Looking forward, the outlook is even more encouraging. The region will contribute to more than 50 per cent of global growth through 2018. On average, it is expected to grow almost twice as fast as the rest of the world over the next decade. The expansion of Asia’s middle class population, including in Malaysia, will be a vital driver.

By 2030, the OECD projects that Asia will account for 66 percent of global middle class consumption, rising more than six times to 3.2 billion people from 525 million in 2009. Combined with high savings rates and rising wages, there is significant long-term potential for the expansion of consumption.

Closer to my home, Asean is a rapidly growing region with a population of over 600 million, that is, about half the population of China and twice the population of the US, and a total GDP of approximately US$2.3 trillion.

    The OECD projects GDP growth of 5.5 per cent per annum through to 2017. The region is in the process of integrating to form an Asean Community with three main pillars, namely, economic, political-security and socio-cultural.

I would particularly point to the area of infrastructure development financing needs, especially among Asia’s and Asean’s developing economies.

According to studies done, Asean’s financing requirements for at least the next two decades are considerable.
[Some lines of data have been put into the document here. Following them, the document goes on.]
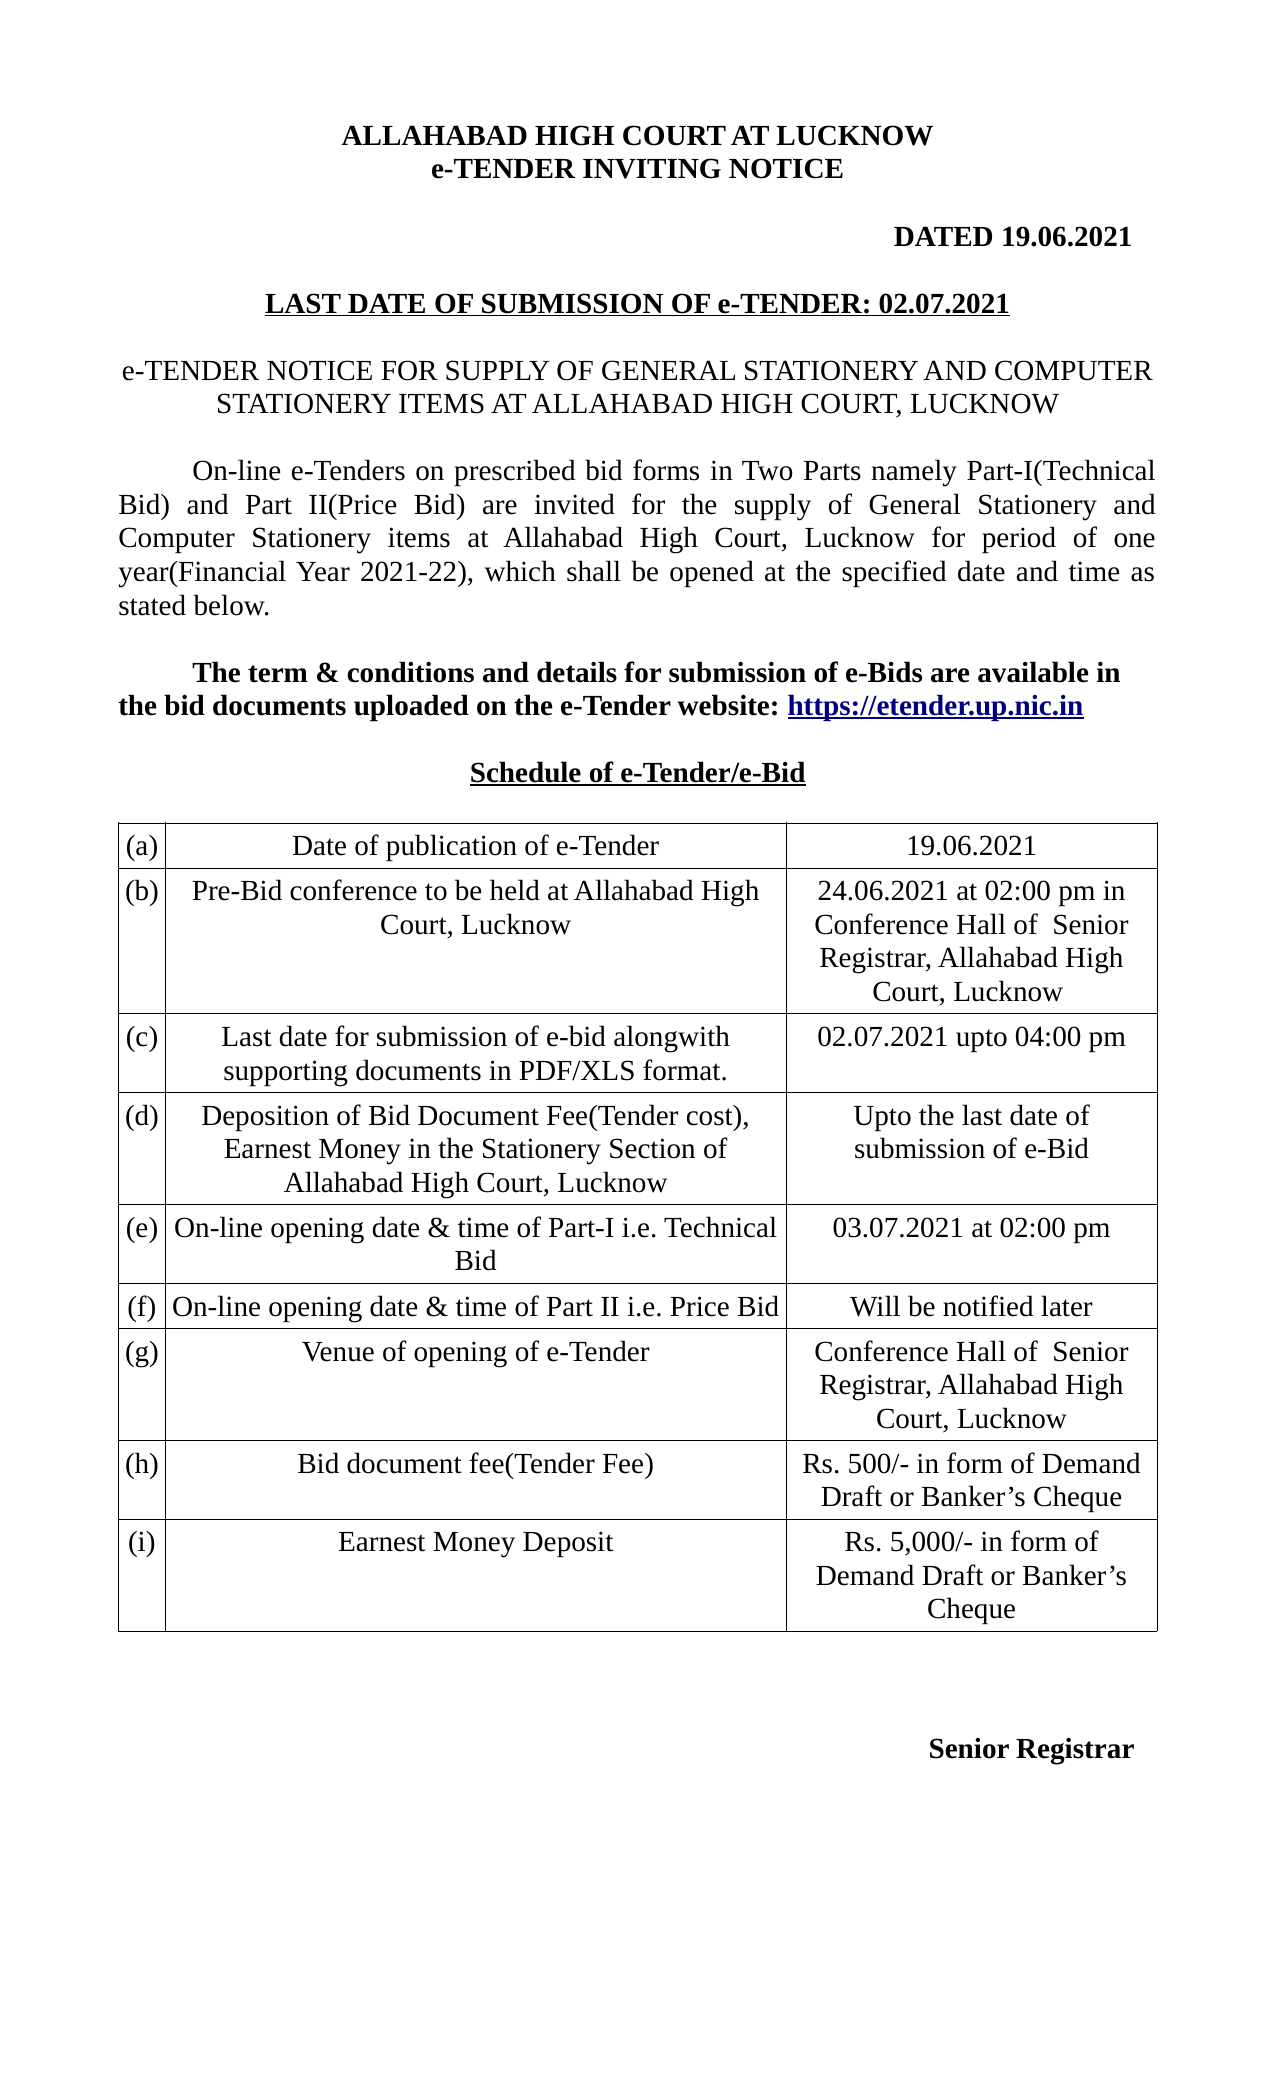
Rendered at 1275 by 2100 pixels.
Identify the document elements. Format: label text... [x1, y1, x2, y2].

table_cell Pre-Bid conference to be held at Allahabad High Court, Lucknow [166, 869, 786, 1013]
text Schedule of e-Tender/e-Bid [118, 755, 1157, 789]
table_cell Venue of opening of e-Tender [166, 1329, 786, 1440]
table_header 19.06.2021 [787, 824, 1157, 868]
text e-TENDER INVITING NOTICE [118, 152, 1157, 185]
table_cell Last date for submission of e-bid alongwith supporting documents in PDF/XLS format. [166, 1014, 786, 1092]
table_header Date of publication of e-Tender [166, 824, 786, 868]
table_cell On-line opening date & time of Part-I i.e. Technical Bid [166, 1205, 786, 1283]
table_cell Deposition of Bid Document Fee(Tender cost), Earnest Money in the Stationery Section of Allahabad High Court, Lucknow [166, 1093, 786, 1204]
table_cell (d) [119, 1093, 165, 1204]
table_cell Bid document fee(Tender Fee) [166, 1441, 786, 1519]
table_cell 24.06.2021 at 02:00 pm in Conference Hall of Senior Registrar, Allahabad High Court, Lucknow [787, 869, 1157, 1013]
text LAST DATE OF SUBMISSION OF e-TENDER: 02.07.2021 [118, 286, 1157, 319]
table_cell (g) [119, 1329, 165, 1440]
text ALLAHABAD HIGH COURT AT LUCKNOW [118, 118, 1157, 152]
table_cell Rs. 500/- in form of Demand Draft or Banker’s Cheque [787, 1441, 1157, 1519]
table_cell (i) [119, 1520, 165, 1631]
table_cell (e) [119, 1205, 165, 1283]
table_header (a) [119, 824, 165, 868]
text DATED 19.06.2021 [118, 219, 1157, 252]
table_cell On-line opening date & time of Part II i.e. Price Bid [166, 1284, 786, 1328]
table_cell (f) [119, 1284, 165, 1328]
text The term & conditions and details for submission of e-Bids are available in the bid documents uploaded on the e-Tender website: https://etender.up.nic.in [118, 655, 1157, 722]
text On-line e-Tenders on prescribed bid forms in Two Parts namely Part-I(Technical Bid) and Part II(Price Bid) are invited for the supply of General Stationery and Computer Stationery items at Allahabad High Court, Lucknow for period of one year(Financial Year 2021-22), which shall be opened at the specified date and time as stated below. [118, 453, 1157, 621]
table_cell Rs. 5,000/- in form of Demand Draft or Banker’s Cheque [787, 1520, 1157, 1631]
table_cell Earnest Money Deposit [166, 1520, 786, 1631]
table_cell Conference Hall of Senior Registrar, Allahabad High Court, Lucknow [787, 1329, 1157, 1440]
text Senior Registrar [118, 1732, 1157, 1765]
table_cell Will be notified later [787, 1284, 1157, 1328]
table_cell (b) [119, 869, 165, 1013]
table_cell Upto the last date of submission of e-Bid [787, 1093, 1157, 1204]
table_cell 03.07.2021 at 02:00 pm [787, 1205, 1157, 1283]
text e-TENDER NOTICE FOR SUPPLY OF GENERAL STATIONERY AND COMPUTER STATIONERY ITEMS AT ALLAHABAD HIGH COURT, LUCKNOW [118, 353, 1157, 420]
table_cell (h) [119, 1441, 165, 1519]
table_cell (c) [119, 1014, 165, 1092]
table_cell 02.07.2021 upto 04:00 pm [787, 1014, 1157, 1092]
The Asian Development Bank, for example, has estimated this at US$60 billion a year to 2016 and very probably beyond.

As is well-known, infrastructure financing is large and potentially lucrative but also very challenging. Apart from counter-party risks, the others typically associated with these kinds of projects include risks emanating from suppliers, construction, currency mismatches, duration and demand.

With the concepts of risk and reward sharing firmly built into Islamic project financing, it would seem exceptionally suited to the region.

Malaysia is gearing up to support Islamic financing and investing requirements of the region. By working in collaboration with other Islamic financial centres, particularly those that have project finance experience, we can ensure that the growth in Islamic assets continues to rise at rapid rates.

Malaysia is currently home to 19 dedicated Islamic fund managers whose investment capabilities and skills are targeted towards the Asia Pacific region in general and Southeast Asia in particular. Through their worldwide networks, these entities have the potential to attract and mobilise global liquidity into Islamic investments.

Malaysia’s Islamic assets under management has been increasing at a rate of 22.3 per cent for the last five years and accounts for approximately 17 per cent of the total fund management industry in Malaysia.

At current growth rates, the share of Islamic assets is expected to double every four years. The prospects for partnerships in this area are very bright.

The region that is likely to take Islamic finance and investing to the next level is Asia, particularly East and Southeast Asia. Economic growth and wealth creation in this part of the world is expected to continue albeit at possibly more sustainable rates.

Infrastructure financing, in particular, is going to be very important and is exceptionally suited for Islamic finance. Malaysia is scaling up to meet the demand but welcomes partnerships to ensure greater penetration of this historic opportunity.